**ARTICLE**

Good day my good friend.
This is a public service announcement. The next month is crunch time on a big project I am working on. So my newsletters will be shorter than normal. Including this one. Sorry.
📕 I have co-authored a book on Mobility-as-a-Service, which is a comprehensive guide on this important new transport service. It is available from the Institution of Engineering and Technology and now Amazon.
💼 I am also available for freelance transport planning consultancy, through my own company Mobility Lab. You can check out what I do here.
😒 Here we go again
Government’s all over the world have a problem. New or renewed infrastructure is needed to meet the challenges that societies face over the coming decades, and infrastructure tends to be quite expensive to deliver. Especially if you don’t happen to have a sovereign wealth fund to hand which can pay for this kind of thing. We are not jealous at all, Norway.
In the UK, there is the annual gossip-fest that is the budget. With rumours swirling of transport cuts or extra money being found for infrastructure (depending on what paper you read, or whether government messaging has gone down like a bucket of cold sick), the Institution of Civil Engineers (ICE) has put out an incredibly useful briefing paper on alternative options for financing infrastructure investment. Leveraging investment from the private sector to fund new infrastructure or to renew existing assets.
Its useful not just because it identifies the options that are available, but that it gives some useful indications as to the reality of funding public infrastructure. I find that us transport planners often work under mistaken assumptions as to how what we do is actually financed, and the reality of getting returns on what we do.
One of the assumptions is around the hypothecation of revenue. Sorry to say that not all money that is raised through various transport taxes and user charges is reinvested in transport. Even if it was we are so far from covering the costs its untrue, for example the amount raised in fuel duty barely covers the costs of running the railways. Nor, I suspect, would the Treasury allow it. There is significant cross-subsidisation across the entirety of the tax base so that the government can pay the bills, and so ring-fencing revenues raised by one sector and keeping it in that sector is generally frowned upon.

**INFORMATION PROVIDED**
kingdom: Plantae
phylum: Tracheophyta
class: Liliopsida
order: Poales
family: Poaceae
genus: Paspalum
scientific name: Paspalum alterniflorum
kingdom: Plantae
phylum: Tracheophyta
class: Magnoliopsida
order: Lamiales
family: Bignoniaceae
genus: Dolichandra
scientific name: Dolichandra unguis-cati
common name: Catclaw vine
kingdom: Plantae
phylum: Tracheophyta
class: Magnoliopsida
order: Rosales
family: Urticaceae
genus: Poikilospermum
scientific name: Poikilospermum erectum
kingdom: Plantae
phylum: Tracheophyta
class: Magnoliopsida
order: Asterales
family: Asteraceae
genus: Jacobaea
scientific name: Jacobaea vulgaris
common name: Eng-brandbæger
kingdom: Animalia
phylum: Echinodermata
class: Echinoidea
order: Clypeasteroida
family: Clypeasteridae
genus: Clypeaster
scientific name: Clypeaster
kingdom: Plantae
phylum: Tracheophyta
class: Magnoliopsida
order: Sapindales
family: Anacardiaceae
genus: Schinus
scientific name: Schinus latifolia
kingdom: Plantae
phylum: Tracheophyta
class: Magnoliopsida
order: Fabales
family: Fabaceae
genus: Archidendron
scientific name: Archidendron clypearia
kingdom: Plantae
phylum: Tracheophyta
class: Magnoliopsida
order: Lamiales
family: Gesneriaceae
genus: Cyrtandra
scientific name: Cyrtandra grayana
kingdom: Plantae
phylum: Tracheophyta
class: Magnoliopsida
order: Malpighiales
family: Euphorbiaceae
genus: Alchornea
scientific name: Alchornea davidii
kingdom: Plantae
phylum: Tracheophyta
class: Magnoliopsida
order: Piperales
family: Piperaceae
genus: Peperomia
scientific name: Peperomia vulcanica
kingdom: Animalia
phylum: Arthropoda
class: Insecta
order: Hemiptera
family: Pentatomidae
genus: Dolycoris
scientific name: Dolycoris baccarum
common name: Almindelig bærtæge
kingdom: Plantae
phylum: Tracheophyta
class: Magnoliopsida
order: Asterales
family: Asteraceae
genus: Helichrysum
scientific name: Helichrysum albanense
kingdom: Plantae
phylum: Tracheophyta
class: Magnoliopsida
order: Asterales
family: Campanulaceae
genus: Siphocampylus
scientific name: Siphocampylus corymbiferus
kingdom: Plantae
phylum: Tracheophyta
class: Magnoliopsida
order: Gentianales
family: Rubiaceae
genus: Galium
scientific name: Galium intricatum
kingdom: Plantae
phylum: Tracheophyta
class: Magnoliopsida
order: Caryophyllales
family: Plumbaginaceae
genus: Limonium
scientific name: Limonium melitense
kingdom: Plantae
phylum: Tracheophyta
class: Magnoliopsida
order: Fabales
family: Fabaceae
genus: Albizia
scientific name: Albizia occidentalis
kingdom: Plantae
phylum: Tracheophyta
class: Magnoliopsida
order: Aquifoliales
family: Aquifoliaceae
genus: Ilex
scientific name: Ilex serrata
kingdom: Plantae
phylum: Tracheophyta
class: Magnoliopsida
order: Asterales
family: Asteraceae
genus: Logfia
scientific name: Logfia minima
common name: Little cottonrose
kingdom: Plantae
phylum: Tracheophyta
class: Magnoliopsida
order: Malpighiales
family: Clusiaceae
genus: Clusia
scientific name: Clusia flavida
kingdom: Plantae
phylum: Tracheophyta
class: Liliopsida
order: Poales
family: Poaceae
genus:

**WHAT THIS EXERCISE ASKS**
a - Retype the passage of the newsletter from "This is a public" to "and now Amazon.", keeping every word and punctuation mark unchanged.
b - Repeat without alteration the lines in the entries from the line with "family: Gesneriaceae" to the line with "genus: Galium", including both of those lines.

**TASK ANSWERS**
a -
This is a public service announcement. The next month is crunch time on a big project I am working on. So my newsletters will be shorter than normal. Including this one. Sorry.
📕 I have co-authored a book on Mobility-as-a-Service, which is a comprehensive guide on this important new transport service. It is available from the Institution of Engineering and Technology and now Amazon.

b -
family: Gesneriaceae
genus: Cyrtandra
scientific name: Cyrtandra grayana
kingdom: Plantae
phylum: Tracheophyta
class: Magnoliopsida
order: Malpighiales
family: Euphorbiaceae
genus: Alchornea
scientific name: Alchornea davidii
kingdom: Plantae
phylum: Tracheophyta
class: Magnoliopsida
order: Piperales
family: Piperaceae
genus: Peperomia
scientific name: Peperomia vulcanica
kingdom: Animalia
phylum: Arthropoda
class: Insecta
order: Hemiptera
family: Pentatomidae
genus: Dolycoris
scientific name: Dolycoris baccarum
common name: Almindelig bærtæge
kingdom: Plantae
phylum: Tracheophyta
class: Magnoliopsida
order: Asterales
family: Asteraceae
genus: Helichrysum
scientific name: Helichrysum albanense
kingdom: Plantae
phylum: Tracheophyta
class: Magnoliopsida
order: Asterales
family: Campanulaceae
genus: Siphocampylus
scientific name: Siphocampylus corymbiferus
kingdom: Plantae
phylum: Tracheophyta
class: Magnoliopsida
order: Gentianales
family: Rubiaceae
genus: Galium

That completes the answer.